Tools and Scripts to Help Implement
Infracost detects this policy violation automatically during terraform plan. When an aws_sqs_queue resource is missing the kms_master_key_id attribute, Infracost flags it as a policy violation in the cost and compliance output.
This policy is available in Infracost, including in the free trial. Teams can use Infracost to:
- Detect unencrypted queues across all Terraform configurations before deployment.
- Block or warn on pull requests that introduce non-compliant SQS resources.
- Track remediation progress over time, burning down existing violations queue by queue.
- Measure compliance posture across environments in a single dashboard view.
Infracost integrates directly into CI/CD pipelines (GitHub Actions, GitLab CI, Azure DevOps, Atlantis), enabling FinOps and platform teams to enforce this policy without manual reviews.

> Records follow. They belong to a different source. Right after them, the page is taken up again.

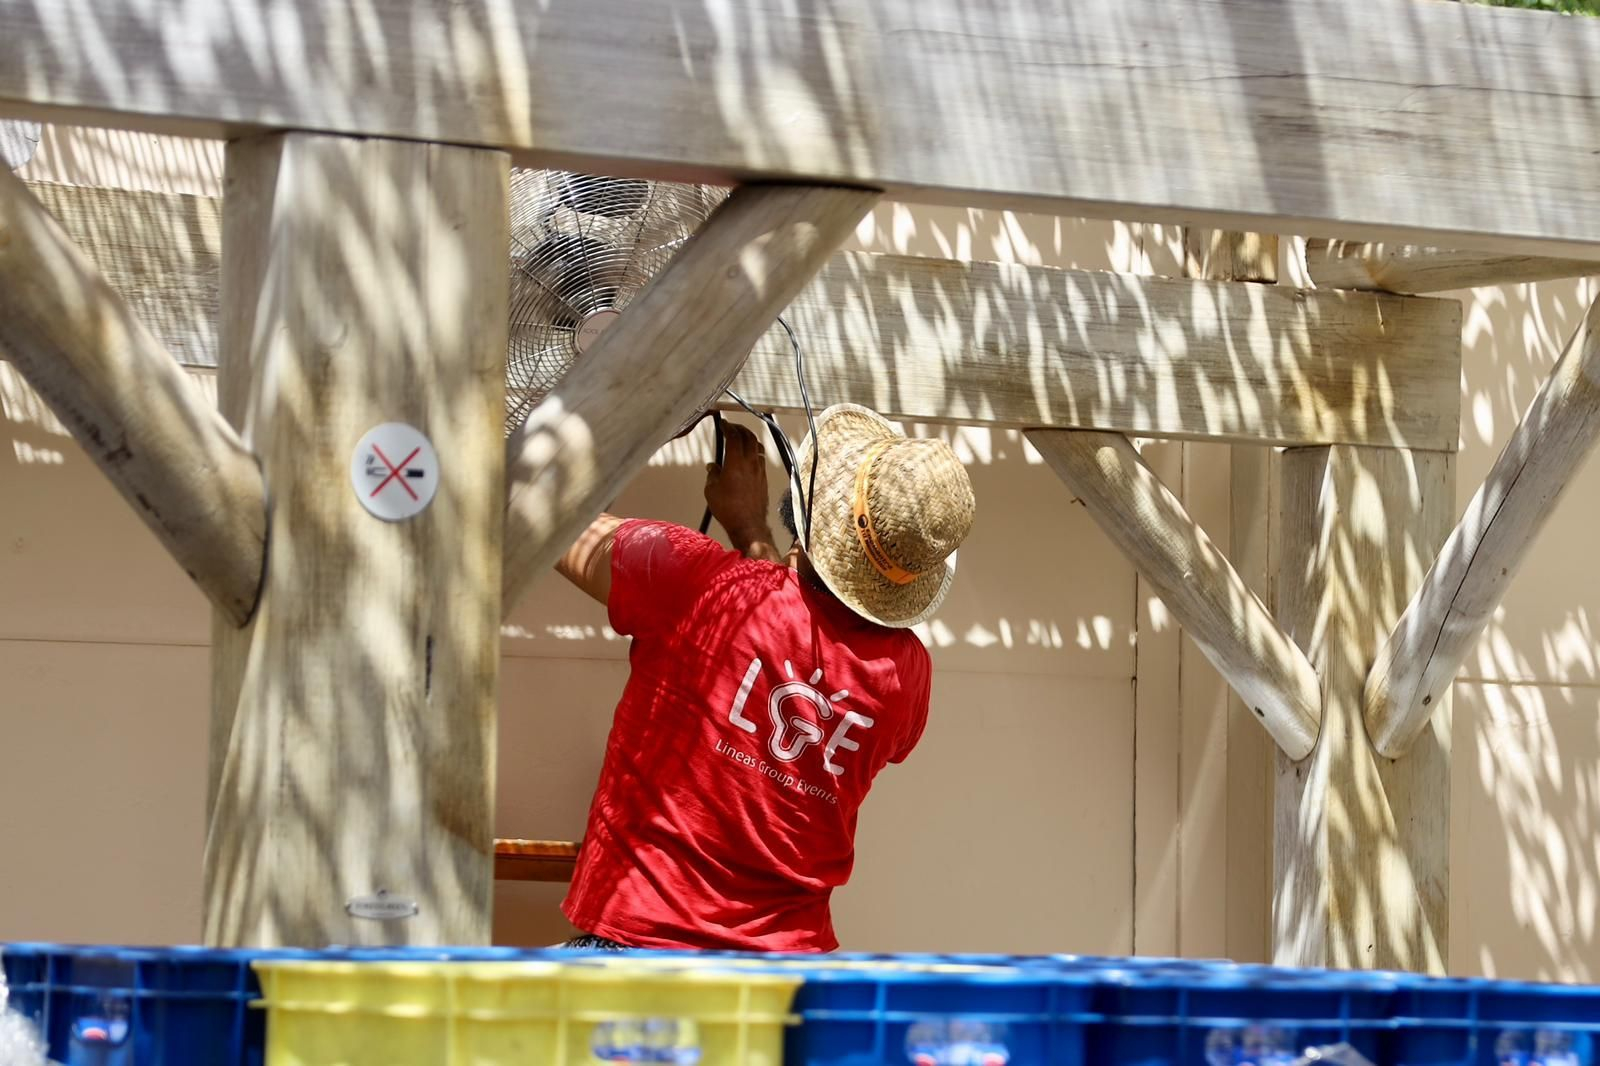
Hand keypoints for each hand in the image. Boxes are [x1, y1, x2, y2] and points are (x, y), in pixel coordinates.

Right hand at [705, 422, 779, 560]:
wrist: (748, 524)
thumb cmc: (729, 509)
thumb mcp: (711, 490)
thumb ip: (712, 474)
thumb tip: (712, 467)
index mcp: (735, 463)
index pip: (734, 437)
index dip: (728, 427)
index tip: (724, 423)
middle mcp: (750, 463)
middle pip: (748, 437)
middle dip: (740, 429)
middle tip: (732, 427)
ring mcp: (759, 470)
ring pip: (757, 446)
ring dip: (749, 438)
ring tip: (742, 437)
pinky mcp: (764, 479)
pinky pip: (761, 458)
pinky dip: (755, 451)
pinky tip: (749, 455)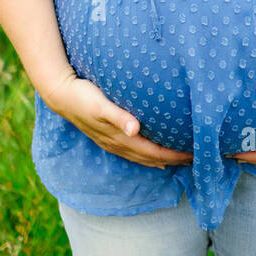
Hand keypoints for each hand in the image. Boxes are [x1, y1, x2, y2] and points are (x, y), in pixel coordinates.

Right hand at [41, 71, 191, 169]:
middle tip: (194, 159)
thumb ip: (118, 116)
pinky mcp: (107, 136)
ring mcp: (111, 142)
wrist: (60, 94)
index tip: (192, 155)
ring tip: (179, 161)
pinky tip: (153, 156)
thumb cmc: (83, 96)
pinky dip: (146, 156)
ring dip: (160, 160)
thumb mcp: (101, 104)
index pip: (152, 151)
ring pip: (141, 157)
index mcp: (119, 137)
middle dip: (172, 160)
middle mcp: (116, 143)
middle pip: (150, 157)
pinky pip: (132, 152)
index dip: (173, 155)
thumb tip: (135, 130)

AWS Config can also enforce this rule using the managed rule sqs-queue-encrypted. Use this alongside Infracost for defense-in-depth coverage across both IaC and deployed infrastructure.
Examples of Impact
Example 1: Startup with 30 SQS queues
A startup running 30 SQS queues was flagged during a SOC 2 audit for missing encryption at rest. Remediation required an engineer to identify all non-compliant queues, coordinate with application teams, and apply changes across three environments. Total effort: approximately 20 engineering hours. Adding kms_master_key_id = “alias/aws/sqs” to their Terraform module default would have resolved this in under 30 minutes at provisioning time.
Example 2: Enterprise migration to customer-managed keys
An enterprise team managing 200+ SQS queues across multiple AWS accounts needed to migrate from unencrypted queues to customer-managed KMS keys for NIST compliance. Using Infracost, they identified all non-compliant resources in IaC within minutes. They created a shared KMS key Terraform module and burned down violations over a two-week sprint, tracking progress through the Infracost dashboard.
Considerations and Caveats
- Existing queues can be encrypted in-place. AWS allows enabling KmsMasterKeyId on an existing queue without recreating it. Terraform applies this as an in-place update.
- KMS API call costs apply. Each SQS message send/receive triggers KMS API calls. For very high-throughput queues, this adds a small but measurable cost. AWS SQS uses data key caching by default to minimize this.
- Cross-account access requires additional KMS policy configuration. If queues are consumed by Lambda or services in other AWS accounts, the KMS key policy must explicitly grant those accounts decrypt permissions.
- AWS-managed keys cannot be deleted or rotated manually. If your compliance policy requires independent key lifecycle control, use a customer-managed key instead.
- FIFO queues support the same encryption options. The kms_master_key_id attribute applies equally to standard and FIFO SQS queues.
- Dead-letter queues (DLQs) must be encrypted separately. If a DLQ is associated with an encrypted source queue, the DLQ itself must also have encryption enabled to remain compliant.